Classifying testing data with the trained classifier is the following code.

require 'rumale'

# Load the testing dataset.
samples, labels = Rumale::Dataset.load_libsvm_file('pendigits.t')

# Load the model.
transformer = Marshal.load(File.binread('transformer.dat'))
classifier = Marshal.load(File.binread('classifier.dat'))

# Map testing data to RBF kernel feature space.
transformed = transformer.transform(samples)

# Classify the testing data and evaluate prediction results.
puts("Accuracy: %.1f%%" % (100.0 * classifier.score(transformed, labels)))

# Other evaluating approach
# results = classifier.predict(transformed)
# evaluator = Rumale::EvaluationMeasure::Accuracy.new
# puts("Accuracy: %.1f%%" % (100.0 * evaluator.score(results, labels)))

Execution of the above scripts result in the following.

$ ruby train.rb
$ ruby test.rb
Accuracy: 98.5%

Example 2. Cross-validation

require 'rumale'

# Load dataset.
samples, labels = Rumale::Dataset.load_libsvm_file('pendigits')

# Define the estimator to be evaluated.
lr = Rumale::LinearModel::LogisticRegression.new

# Define the evaluation measure, splitting strategy, and cross validation.
ev = Rumale::EvaluationMeasure::Accuracy.new
kf = Rumale::ModelSelection::StratifiedKFold.new(n_splits: 5, shuffle: true, random_seed: 1)
cv = Rumale::ModelSelection::CrossValidation.new(estimator: lr, splitter: kf, evaluator: ev)

# Perform 5-cross validation.
report = cv.perform(samples, labels)

# Output result.
mean_accuracy = report[:test_score].sum / kf.n_splits
puts "5-CV mean accuracy: %.1f%%" % (100.0 * mean_accuracy)

Execution of the above scripts result in the following.

$ ruby cross_validation.rb
5-CV mean accuracy: 95.5%

Speedup

Numo::Linalg

Rumale uses Numo::NArray for typed arrays. Loading the Numo::Linalg allows to perform matrix and vector product of Numo::NArray using BLAS libraries. Some machine learning algorithms frequently compute matrix and vector products, the execution speed of such algorithms can be expected to be accelerated.

Install Numo::Linalg gem.

$ gem install numo-linalg

In ruby script, just load Numo::Linalg along with Rumale.

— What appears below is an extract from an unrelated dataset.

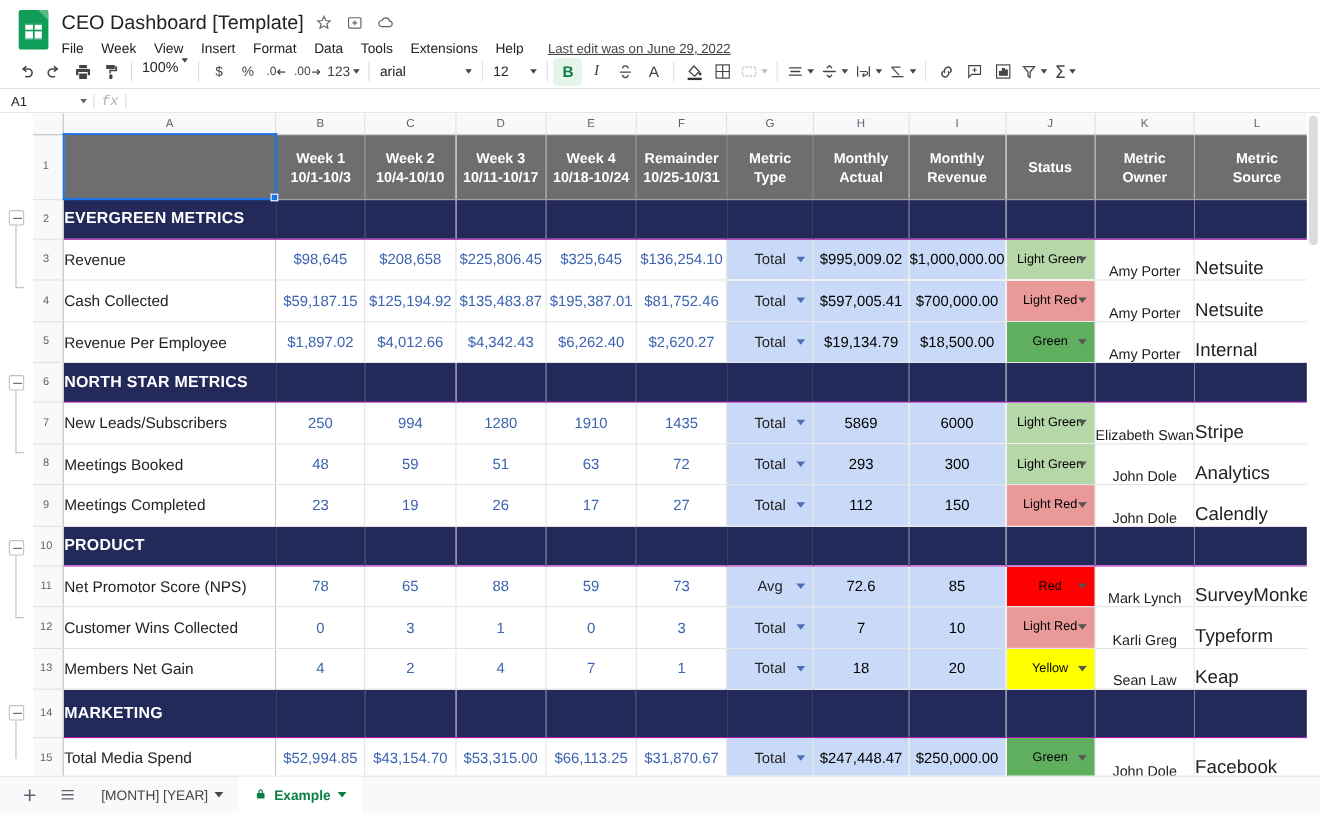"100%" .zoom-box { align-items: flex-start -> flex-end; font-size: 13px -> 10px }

require 'numo/linalg/autoloader'
require 'rumale'

Numo::Linalg allows user selection of background libraries for BLAS/LAPACK. Instead of fixing the background library, Numo::OpenBLAS and Numo::BLIS are available to simplify installation.

Numo::TinyLinalg

Numo::TinyLinalg is a subset library from Numo::Linalg consisting only of methods used in machine learning algorithms. Numo::TinyLinalg only supports OpenBLAS as a backend library for BLAS and LAPACK. If the OpenBLAS library is not found during installation, Numo::TinyLinalg downloads and builds that.

$ gem install numo-tiny_linalg

Load Numo::TinyLinalg instead of Numo::Linalg.

require 'numo/tiny_linalg'

Numo::Linalg = Numo::TinyLinalg

require 'rumale'

Parallel

Several estimators in Rumale support parallel processing. Parallel processing in Rumale is realized by Parallel gem, so install and load it.

$ gem install parallel
require 'parallel'
require 'rumale'

Estimators that support parallel processing have n_jobs parameter. When -1 is given to n_jobs parameter, all processors are used.

estimator = Rumale::Ensemble::RandomForestClassifier.new(n_jobs: -1, random_seed: 1)

Related Projects

  • Rumale::SVM provides support vector machine algorithms in LIBSVM and LIBLINEAR with Rumale interface.
  • Rumale::Torch provides the learning and inference by the neural network defined in torch.rb with Rumale interface.

License

The gem is available as open source under the terms of the BSD-3-Clause License.